--- Work required ---
An exact reprint of the listing is required, with no pictures included.

--- Source data ---
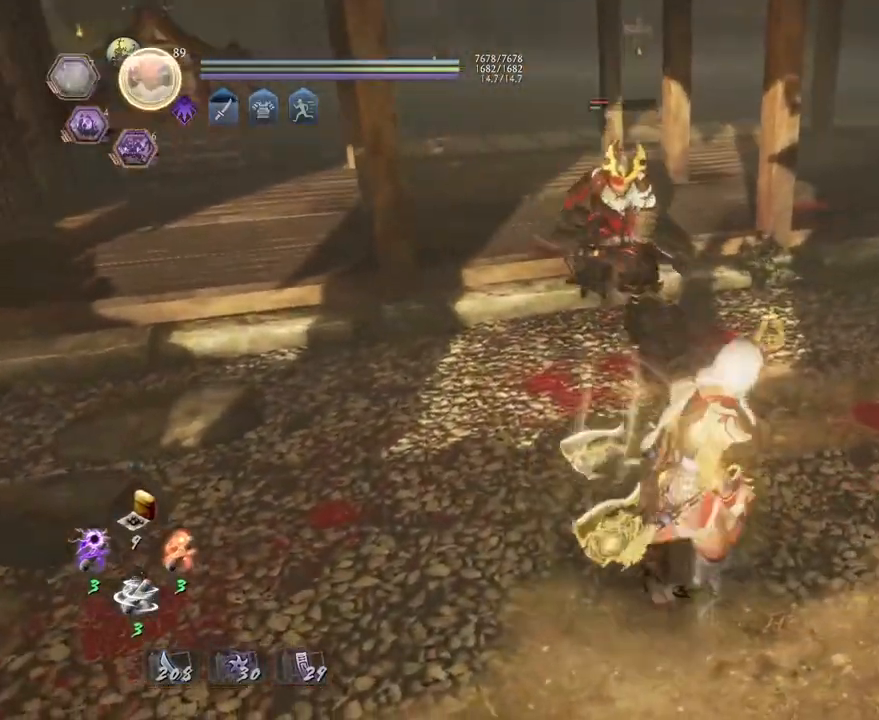
{"buttons": [], "left_stick": "down-left", "right_stick": "center", "events": [[417, "left_stick", "down-left"]]}
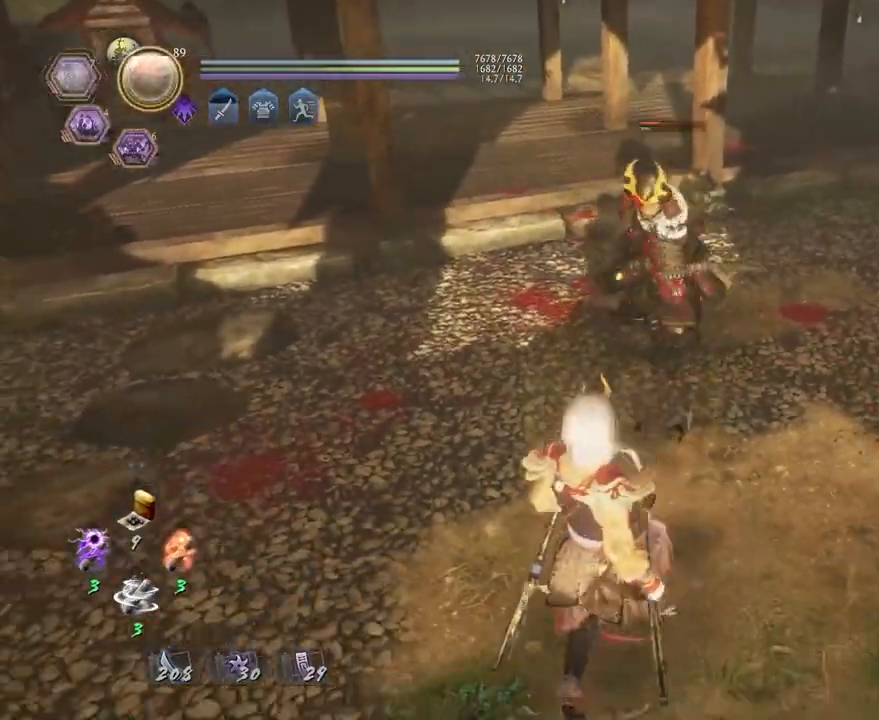
{"buttons": ["R1"], "left_stick": "down-left", "right_stick": "center", "events": [[450, "R1", "down"]]}
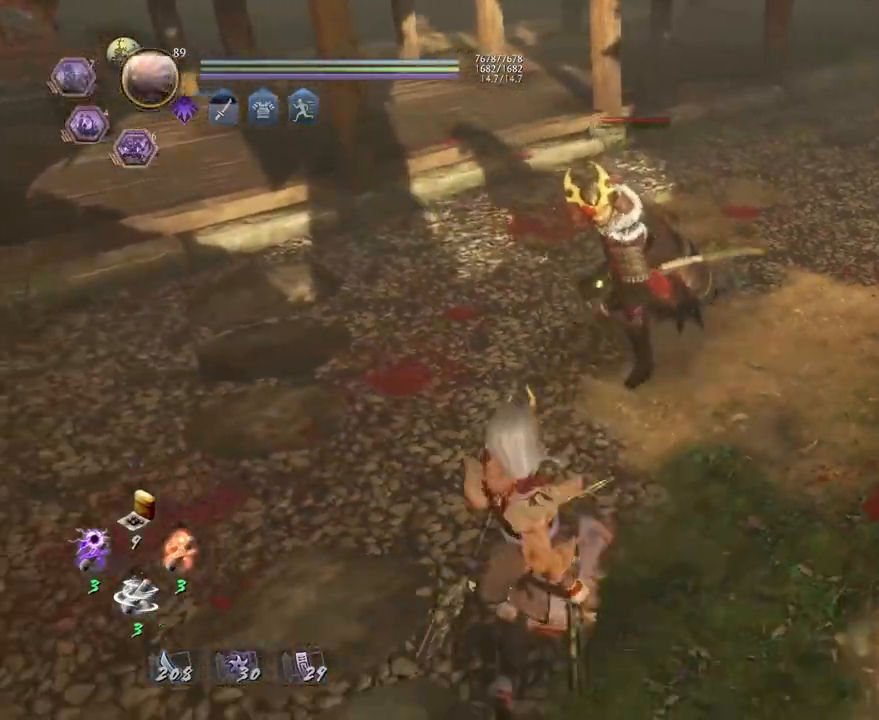
{"buttons": [], "left_stick": "down-left", "right_stick": "center", "events": [[17, "TRIANGLE", "down"], [133, "TRIANGLE", "up"], [167, "R1", "up"]]}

--- Response to the task ---
{"buttons": [], "left_stick": "down-left", "right_stick": "center", "events": [[417, "left_stick", "down-left"]]}
{"buttons": ["R1"], "left_stick": "down-left", "right_stick": "center", "events": [[450, "R1", "down"]]}
{"buttons": [], "left_stick": "down-left", "right_stick": "center", "events": [[17, "TRIANGLE", "down"], [133, "TRIANGLE", "up"], [167, "R1", "up"]]}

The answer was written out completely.